##### Information provided #####

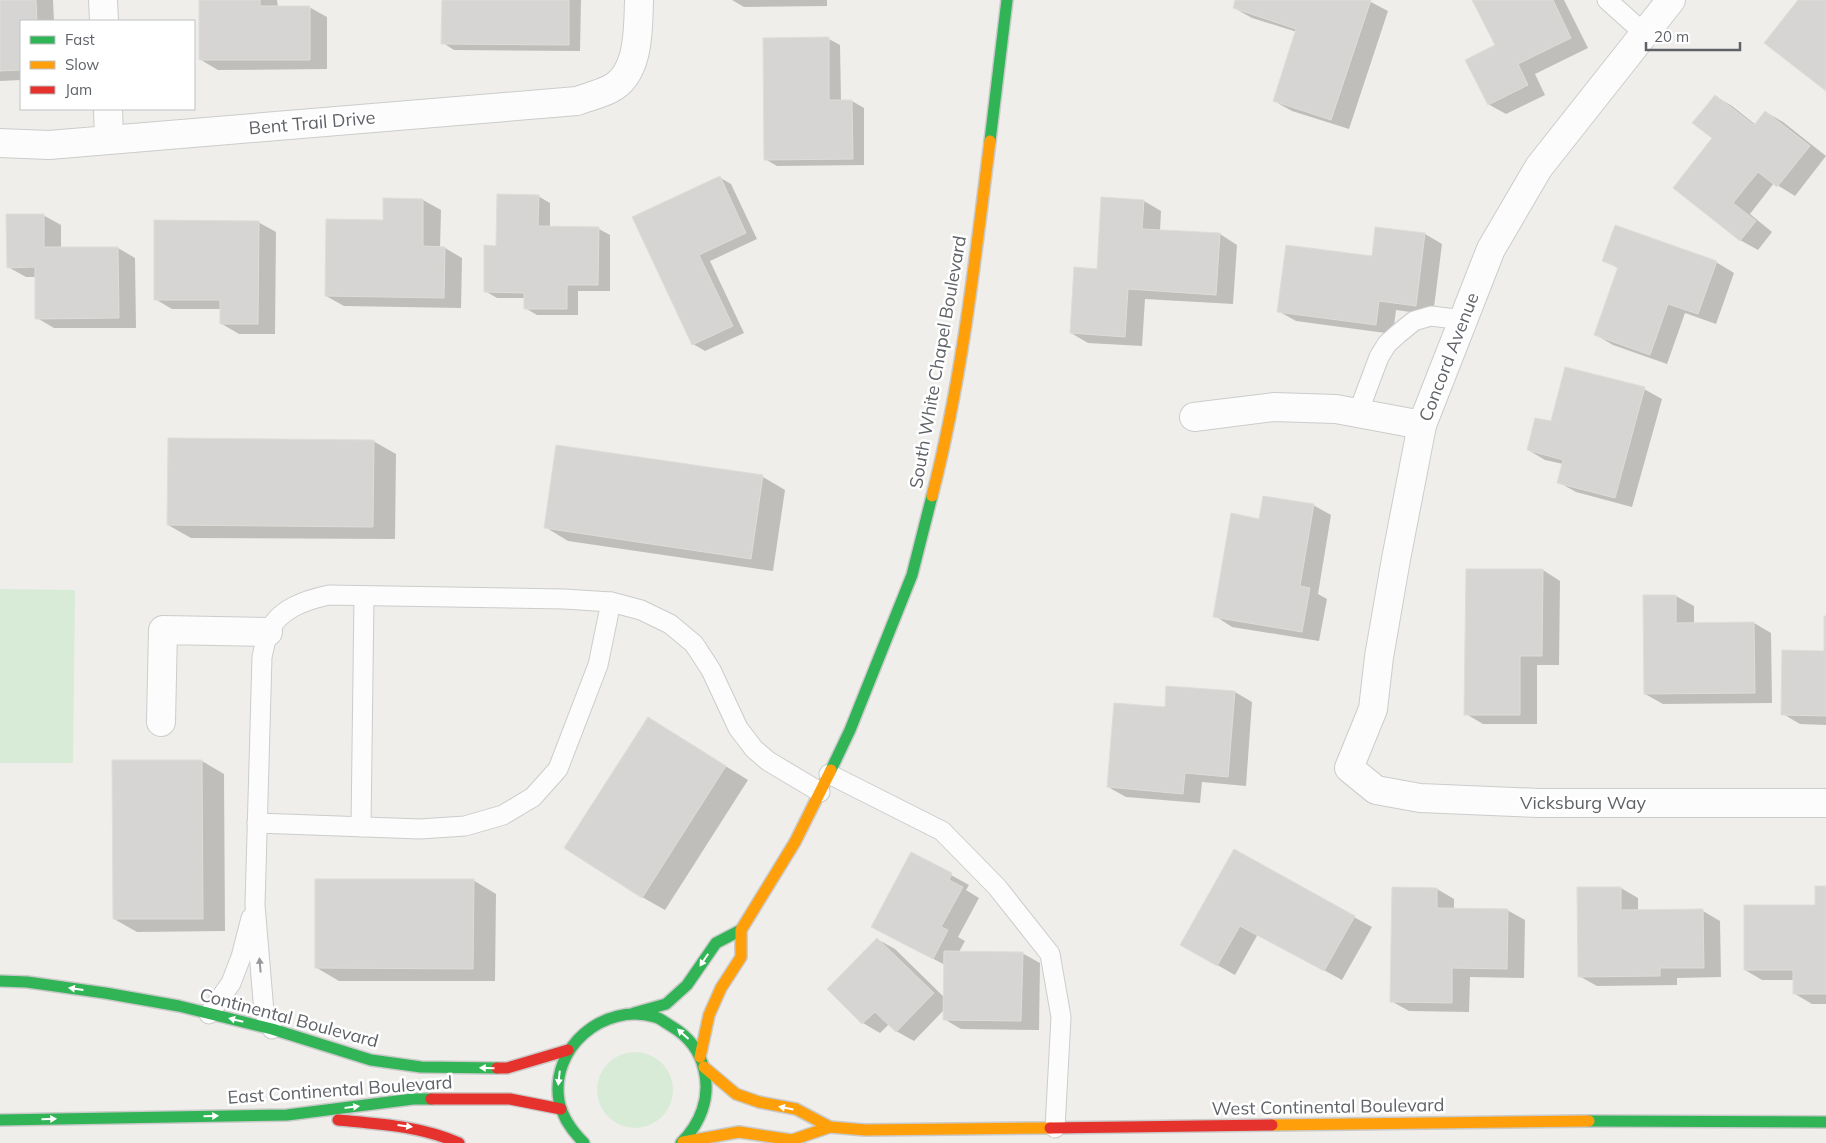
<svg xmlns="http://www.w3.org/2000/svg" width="1826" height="1143" font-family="Mulish,sans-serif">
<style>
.green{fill:#d8ebd6}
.shadow{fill:#0003}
.building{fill:#d6d5d3;stroke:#deddd9}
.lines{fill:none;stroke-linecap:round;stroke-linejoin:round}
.lane-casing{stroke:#cbcccc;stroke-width:21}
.street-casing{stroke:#cbcccc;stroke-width:30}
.fast-casing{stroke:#cacacb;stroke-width:14}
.slow-casing{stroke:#cacacb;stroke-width:14}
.jam-casing{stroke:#cacacb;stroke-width:14}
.lane{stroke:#fdfcfc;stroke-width:19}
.street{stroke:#fdfcfc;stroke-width:28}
.fast{stroke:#30b455;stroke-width:11}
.slow{stroke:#ff9f0a;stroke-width:11}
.jam{stroke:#e5322d;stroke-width:11}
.oneway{fill:#fff}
.oneway2{fill:#96999c}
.labels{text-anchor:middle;stroke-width:5;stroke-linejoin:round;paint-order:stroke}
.street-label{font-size:18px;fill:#5f6368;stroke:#fff}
</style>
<rect width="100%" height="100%" fill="#efeeea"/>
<g class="green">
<polygon points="0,589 75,590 73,763 0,763"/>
<circle cx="635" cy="1090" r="38"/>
</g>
<g class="shadow">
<polygon points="0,0 53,0 54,21 21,21 21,80 0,81"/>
<polygon points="200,0 277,0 278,7 309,7 327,17 327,69 218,70 201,60"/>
<polygon points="443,0 581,0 580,51 454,50 443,43"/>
<polygon points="732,0 827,0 827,6 744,7"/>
<polygon points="1237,0 1367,0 1388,11 1349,129 1292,111 1274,101 1297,32 1252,18 1234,8"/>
<polygon points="1474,0 1564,0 1588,48 1535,74 1545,95 1506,114 1488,104 1496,46"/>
<polygon points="829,39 840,45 841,101 852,101 864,108 864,165 777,166 765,159"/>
<polygon points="1715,96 1732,106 1756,125 1766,112 1783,122 1826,156 1795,196 1774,183 1750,214 1772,232 1758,250 1740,240 1714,138"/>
<polygon points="719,177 731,184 757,239 710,261 744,333 705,351 693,344 634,217"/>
<polygon points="538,196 550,203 550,228 599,229 610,235 610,291 578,291 578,315 537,315 525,308 525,298 497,298 485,291 498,247"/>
<polygon points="385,200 423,200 441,210 440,248 445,248 462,258 461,308 344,306 326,296 384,221"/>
<polygon points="1144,201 1161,211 1160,231 1220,234 1237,245 1233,304 1145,299 1142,346 1088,343 1071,333 1098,270"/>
<polygon points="43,215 61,225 61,248 118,248 135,258 136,328 54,328 37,318 36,277 26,277 8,267"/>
<polygon points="258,222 276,232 275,334 239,334 222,324 222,309 172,309 155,299"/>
<polygon points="1425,234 1442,244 1433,315 1396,310 1393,334 1296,321 1278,311 1373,258"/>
<polygon points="1604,260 1716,262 1734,273 1716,324 1685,313 1667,364 1613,345 1596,335 1619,269"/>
<polygon points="1644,389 1662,399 1632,507 1576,492 1558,482 1563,464 1545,460 1528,450 1552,423"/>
<polygon points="373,441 396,454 395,539 191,538 168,525"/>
<polygon points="763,477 785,490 773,571 568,541 545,527"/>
<polygon points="1313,505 1331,515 1318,594 1327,599 1319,641 1232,627 1215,616 1260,520"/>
<polygon points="1543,570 1560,581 1559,665 1537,665 1537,724 1483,724 1466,714"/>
<polygon points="1644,596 1676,596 1694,606 1694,624 1754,623 1771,633 1772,703 1663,704 1645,694"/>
<polygon points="1826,617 1826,725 1800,724 1783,714 1825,652"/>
<polygon points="1168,687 1235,692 1252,702 1246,786 1202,782 1200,803 1126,797 1108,787 1166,708"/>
<polygon points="648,718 748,780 665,910 642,897"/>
<polygon points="202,761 224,774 225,931 137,932 114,919"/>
<polygon points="1234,851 1372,927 1342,980 1258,934 1235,975 1182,945"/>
<polygon points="911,853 969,885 966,890 979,898 958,937 965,941 959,952 1022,953 1040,963 1039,1030 961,1029 944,1019 944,1010 914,1041 896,1031 889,1024 880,1033 863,1023 829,989 877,939 895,949 944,997 945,965 890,936"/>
<polygon points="473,880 496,894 495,981 339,981 317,968"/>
<polygon points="1826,887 1826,1004 1812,1004 1795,994 1795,980 1762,980 1745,970 1817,906"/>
<polygon points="1621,888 1638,898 1638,911 1703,911 1720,921 1721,977 1677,978 1677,985 1597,986 1579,976"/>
<polygon points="1437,889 1454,899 1454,909 1507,910 1525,920 1524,978 1470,977 1469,1012 1409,1011 1391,1001"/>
</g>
<g class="building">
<polygon points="0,0 36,0 37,21 21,21 21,70 0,71"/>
<polygon points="199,0 260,0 260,6 310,6 310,60 199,60"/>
<polygon points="442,0 569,0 569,45 441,44"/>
<polygon points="1235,0 1371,0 1331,120 1273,101 1296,29 1233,8"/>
<polygon points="1472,0 1553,0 1571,38 1518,64 1528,85 1488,105 1465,60 1495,45"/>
<polygon points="1798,0 1826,0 1826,91 1764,43"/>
<polygon points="829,37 829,100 852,100 853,159 764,160 763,38"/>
<polygon points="1715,95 1754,125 1765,111 1810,146 1777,187 1758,172 1733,203 1756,221 1740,241 1673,188 1712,138 1692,123"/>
<polygon points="720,176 746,233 699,255 733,326 692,345 632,217"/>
<polygon points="497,194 539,195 538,226 599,227 598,285 567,285 567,309 524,309 524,293 484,292 484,245 496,246"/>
<polygon points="1101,197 1144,200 1142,229 1220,233 1216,295 1128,289 1125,337 1070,333 1074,267 1097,269"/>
<polygon points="383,198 423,199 423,246 445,247 444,298 325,296 326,219 383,220"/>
<polygon points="6,214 44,214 44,247 118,247 119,318 35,319 35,267 7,268"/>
<polygon points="154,220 259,221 258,324 220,324 220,300 154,300"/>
<polygon points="1615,225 1717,261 1698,314 1668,304 1650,355 1594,335 1618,267 1602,261"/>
<polygon points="1375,227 1425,233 1416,306 1379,301 1376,325 1277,312 1286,245 1372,256"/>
<polygon points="1565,367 1645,387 1615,498 1557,483 1563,460 1527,450 1535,418 1551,421"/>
<polygon points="168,438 374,440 373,527 167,525"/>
<polygon points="556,445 763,475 751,559 544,528"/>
<polygon points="1263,496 1314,504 1300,586 1310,588 1302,632 1213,617 1231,513 1259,519"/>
<polygon points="1466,569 1543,569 1542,656 1520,656 1520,715 1464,715"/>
<polygon points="1643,595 1676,595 1676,623 1754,622 1755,693 1644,694"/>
<polygon points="1824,616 1826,616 1826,716 1781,715 1782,650 1824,651"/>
<polygon points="1166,686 1235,691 1228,777 1185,773 1183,794 1107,787 1114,703 1165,707"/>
<polygon points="648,717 726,766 642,898 564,848"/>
<polygon points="112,760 202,760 203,919 113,919"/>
<polygon points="1234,849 1355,916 1324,971 1240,926 1217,966 1180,945"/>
<polygon points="911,852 952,873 949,880 963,887 941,927 948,930 933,959 871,927"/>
<polygon points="315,879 474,879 473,969 315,968"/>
<polygon points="1815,886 1826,886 1826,994 1793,994 1793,970 1744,970 1744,905 1815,905"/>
<polygon points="1392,887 1437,888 1437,908 1508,909 1507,969 1452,968 1452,1003 1390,1002"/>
<polygon points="1577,887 1621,887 1621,910 1703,909 1704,968 1660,968 1660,976 1578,977"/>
<polygon points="877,938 934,993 896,1032 875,1012 862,1024 827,989"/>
<polygon points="944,951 1023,952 1021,1021 943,1020"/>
</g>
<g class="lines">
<g class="lane-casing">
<g id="lane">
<polyline points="1607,0 1645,34"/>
<polyline points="1358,413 1379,357 1387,344 1398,334 1414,321 1431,316 1463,320"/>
<polyline points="829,774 942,831 997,887 1050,954 1061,1017 1055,1128"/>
<polyline points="257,823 420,829 465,826 503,815 533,797 558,769 598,665 611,602"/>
<polyline points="361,827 364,596"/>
<polyline points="209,1014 231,983 241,957 251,918"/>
<path d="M272,1029L264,1012L255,905L262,657C264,649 265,641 268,634C277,609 306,600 329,595L564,599L611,602L641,610L670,624L694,644L711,670L738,728L754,749L768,761L820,792"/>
</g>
</g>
<g class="street-casing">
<g id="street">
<polyline points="103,0 104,21"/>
<polyline points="1671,0 1539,167 1491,249 1422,425 1396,559 1379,657 1373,709 1349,768 1376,790 1420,798 1539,803 1826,803"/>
<polyline points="108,109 109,139"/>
<path d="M0,143L49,145L577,101C588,97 600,94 610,89C640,74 638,28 639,0"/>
<polyline points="1194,417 1274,407 1336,409 1422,425"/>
<polyline points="161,722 163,630 268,632"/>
</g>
</g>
<g class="fast-casing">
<g id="fast">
<polyline points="990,141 1007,0"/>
<polyline points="831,770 850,730 912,575 932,496"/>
<polyline points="0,981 27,982 105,993 179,1006 272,1029 371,1060 421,1067 497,1068"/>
<polyline points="634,1013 666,1004 687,985 716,943 741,930"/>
<polyline points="0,1120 287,1115 413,1099 431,1099"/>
<polyline points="1589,1121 1826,1122"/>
<path d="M584,1143C573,1132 562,1117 559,1101C550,1048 603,1002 655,1017C660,1018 666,1023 671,1026C688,1036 700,1051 704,1070C711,1098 700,1124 681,1143"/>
</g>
</g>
<g class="slow-casing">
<g id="slow">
<path d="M932,496C962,380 975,260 990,141"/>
<polyline points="700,1057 709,1015 721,988 741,957 741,930 795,842 831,770"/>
<polyline points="704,1067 736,1094 759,1102 796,1109 830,1127 865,1130 1050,1128"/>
<polyline points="1272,1125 1589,1121"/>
<polyline points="683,1142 739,1132 792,1140 830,1127"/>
</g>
</g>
<g class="jam-casing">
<g id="jam">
<polyline points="497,1068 507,1068 568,1050"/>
<polyline points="431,1099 510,1099 561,1109"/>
<path d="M338,1120C380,1124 420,1126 459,1143"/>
<polyline points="1050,1128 1272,1125"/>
</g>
</g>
<use href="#lane" class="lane"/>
<use href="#street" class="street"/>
<use href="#fast" class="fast"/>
<use href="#slow" class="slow"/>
<use href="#jam" class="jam"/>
</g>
<defs><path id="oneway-solid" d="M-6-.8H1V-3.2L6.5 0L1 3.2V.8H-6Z" transform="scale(1.25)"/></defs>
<g class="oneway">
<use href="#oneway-solid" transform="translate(704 960) rotate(124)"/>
<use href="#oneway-solid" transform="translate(76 989) rotate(-172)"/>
<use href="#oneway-solid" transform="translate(236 1020) rotate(-166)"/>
<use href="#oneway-solid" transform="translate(683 1034) rotate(-138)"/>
<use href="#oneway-solid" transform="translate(487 1068) rotate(-179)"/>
<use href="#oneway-solid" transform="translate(559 1078) rotate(96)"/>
<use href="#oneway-solid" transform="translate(352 1107) rotate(-7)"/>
<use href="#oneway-solid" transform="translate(786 1108) rotate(-169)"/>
<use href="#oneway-solid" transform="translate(211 1116) rotate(-1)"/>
<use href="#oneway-solid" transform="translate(49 1119) rotate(-1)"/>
<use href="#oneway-solid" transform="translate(405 1126) rotate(7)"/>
</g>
<use class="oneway2" href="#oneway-solid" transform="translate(260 965) rotate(-95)"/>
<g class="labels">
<g class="street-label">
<text transform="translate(312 123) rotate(-5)" y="6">Bent Trail Drive</text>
<text transform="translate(1449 357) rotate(-69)" y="6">Concord Avenue</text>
<text transform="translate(938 362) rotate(-80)" y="6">South White Chapel Boulevard</text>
<text x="1583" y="809">Vicksburg Way</text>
<text transform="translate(289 1018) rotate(15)" y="6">Continental Boulevard</text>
<text transform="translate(340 1090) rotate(-4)" y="6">East Continental Boulevard</text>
<text transform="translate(1328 1107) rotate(-1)" y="6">West Continental Boulevard</text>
</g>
</g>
<rect x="20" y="20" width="175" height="90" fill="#ffffff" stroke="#bfc1c3"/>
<rect x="30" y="36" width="25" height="8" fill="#30b455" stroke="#bfc1c3"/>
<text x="65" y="45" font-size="15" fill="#5f6368">Fast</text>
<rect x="30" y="61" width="25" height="8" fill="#ff9f0a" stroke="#bfc1c3"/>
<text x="65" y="70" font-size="15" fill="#5f6368">Slow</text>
<rect x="30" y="86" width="25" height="8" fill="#e5322d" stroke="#bfc1c3"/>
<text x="65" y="95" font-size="15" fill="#5f6368">Jam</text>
<path d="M1646 42v8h94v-8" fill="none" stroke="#5f6368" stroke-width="2.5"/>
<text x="1654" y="42" font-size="15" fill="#5f6368" stroke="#ffffff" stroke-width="4" paint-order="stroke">20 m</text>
</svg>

#####

Exercise:
Match on "cacacb" and report each line of the data above that has it.

Result of this task:
.fast-casing{stroke:#cacacb;stroke-width:14}
.slow-casing{stroke:#cacacb;stroke-width:14}
.jam-casing{stroke:#cacacb;stroke-width:14}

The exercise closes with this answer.